Por: Luis Torres Monge
Durante los primeros meses del año 1949 se presentó en toda la región, incluyendo la zona atlántica un verano como pocas veces se había visto y se había suscitado un incendio en Puerto Limón, el que acabó con varios negocios y un hotel.
Ese hecho tenía pendiente a los turrialbeños y ante el temor de un caso igual, la comunidad se empezó a preguntar que haríamos para contrarrestar un incendio. En junio de ese año, en una sesión municipal, por moción presentada por el presidente Rafael Quesada, apoyada por los regidores Jorge Ramírez y Fernando Ruiz acordaron poner el asunto en conocimiento de los diputados del pueblo, Alfredo Picado, José Fernández y Francisco López Calleja. Se les pedía gestionar ante el Instituto Nacional de Seguros (INS), la posibilidad de instalar una estación de bomberos. El 14 de julio, ese instituto envía una comunicación al concejo indicándole estar totalmente de acuerdo, solicitando una pronta reunión para finiquitar todo lo relacionado al caso.
Lo primero era destinar un edificio apropiado para ubicar todo lo requerido para ponerse a trabajar. Alguien mencionó el edificio que se había construido en 1920 y que funcionó por muchos años como mercado de Abastos. La cuestión fue que el edificio se reformó, pintó y en poco tiempo quedó apto para su funcionamiento. Desde luego que la noticia de que tendríamos bomberos inundó todo el pueblo; en otras palabras, se les adelantó la navidad a los Turrialbeños.
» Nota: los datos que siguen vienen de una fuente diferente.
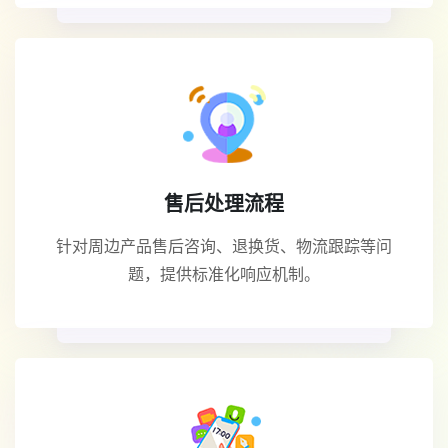
售后处理流程
针对周边产品售后咨询、退换货、物流跟踪等问
题，提供标准化响应机制。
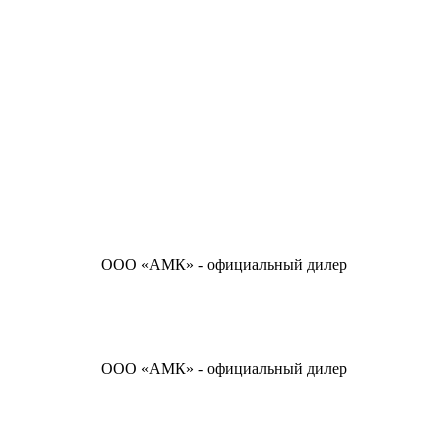
ООО «АМК» - официальный дилер
ООО «АМК» - официальный дилер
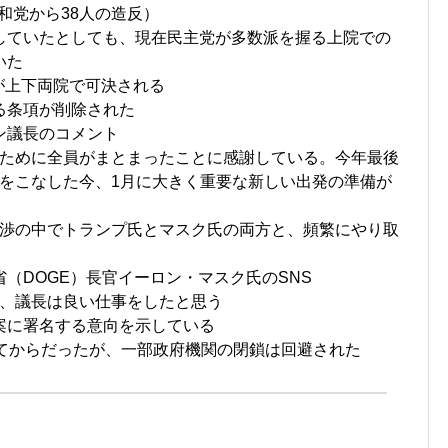
共和党から38人の造反）
していたとしても、現在民主党が多数派を握る上院での
いた
案が上下両院で可決される
る条項が削除された
ン議長のコメント
ために全員がまとまったことに感謝している。今年最後
をこなした今、1月に大きく重要な新しい出発の準備が
渉の中でトランプ氏とマスク氏の両方と、頻繁にやり取
（DOGE）長官イーロン・マスク氏のSNS
、議長は良い仕事をしたと思う
案に署名する意向を示している
ってからだったが、一部政府機関の閉鎖は回避された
En la sesión del 31 de agosto, el concejo procedió a integrar un comité encargado de la inauguración en que tomó parte el Cura de la Parroquia, Club de Leones, Jefe Político, Director de la Escuela y regidores. Dicha organización acordó celebrar ese magno acontecimiento el 15 de septiembre, día de nuestra independencia. Mientras tanto el regidor, Ruiz formuló una interrogante a sus compañeros: ¿creen ustedes que el agua del tanque supla lo necesario para atender un incendio en el pueblo…? El presidente Quesada con voz tajante respondió: ”mandaremos a construir otro inmediatamente”.
Pocos días después llegaron dos carros como nunca vistos en el pueblo, eran rojos, uno con un tanque para almacenar agua y el otro vehículo con mangueras, utensilios varios y para transportar a los efectivos. Al darse a conocer la noticia de la llegada de una estación, muchos muchachos interesados ofrecieron sus servicios como voluntarios y los seleccionados de inmediato recibieron el adiestramiento respectivo.
El INS apresuró la confección de uniformes, así como las botas especiales, faja, casco con su insignia respectiva. Imagino que mucha gente no durmió esperando el día. Ya a las 4 de la madrugada bombas de doble trueno instaban al pueblo a ponerse en pie; sin duda un amanecer grandioso. Un grupo de músicos de la filarmonía recorría las calles de los barrios invitando a la gente a participar.
Las casas adornadas con sus banderas complementaban la alegría en el corazón de los ciudadanos. Los niños uniformados desfilaban hacia la escuela para participar en los actos. Poco antes de las 10 de la mañana, del edificio de bomberos partían los dos vehículos y detrás el grupo de muchachos (bomberos a partir de ese momento) todos uniformados caminando en absoluto silencio hacia el parque Quesada.
Al llegar a la esquina conocida como Lorenzo, por primera vez el llanto de la sirena de los vehículos, sincronizadas con la del edificio irrumpía, mientras dos bombas de doble trueno explotaban estremeciendo el firmamento mientras los miles de asistentes con aplausos, gritos y vivas agradecían a Dios por aquella gran obra; tan necesaria en esta comunidad.
A partir de aquel momento ya contábamos cómo combatir cualquier eventualidad. Pero hablemos de los muchachos, cada uno asumía la responsabilidad correspondiente, de tal manera que al sonido de la sirena, sin medir hora en el día o noche, se olvidaban de las cobijas y corra a cumplir con su obligación dejando la pereza y su plácido sueño…”por eso no se permitían hombres recién casados? Pero la función de los bomberos se ha ampliado en un rango de acción en todas dimensiones con una sola consigna: ¡Listos a servir! Muestra de ello que los hemos visto atendiendo accidentes de tránsito, inundaciones, buscando ahogados, transportando heridos; es decir su lucha es constante.
Por lo anterior es que hacemos llegar por este medio y a nombre del pueblo turrialbeño, al INS y demás organismos que han tenido y tienen que ver con esta Benemérita Institución. ¡Gracias y que Dios hoz bendiga! Sin dejar de mencionar a todos los que vistieron y hoy visten también ese distinguido uniforme. A quienes no están con nosotros y a los presentes, nuestro aplauso sincero.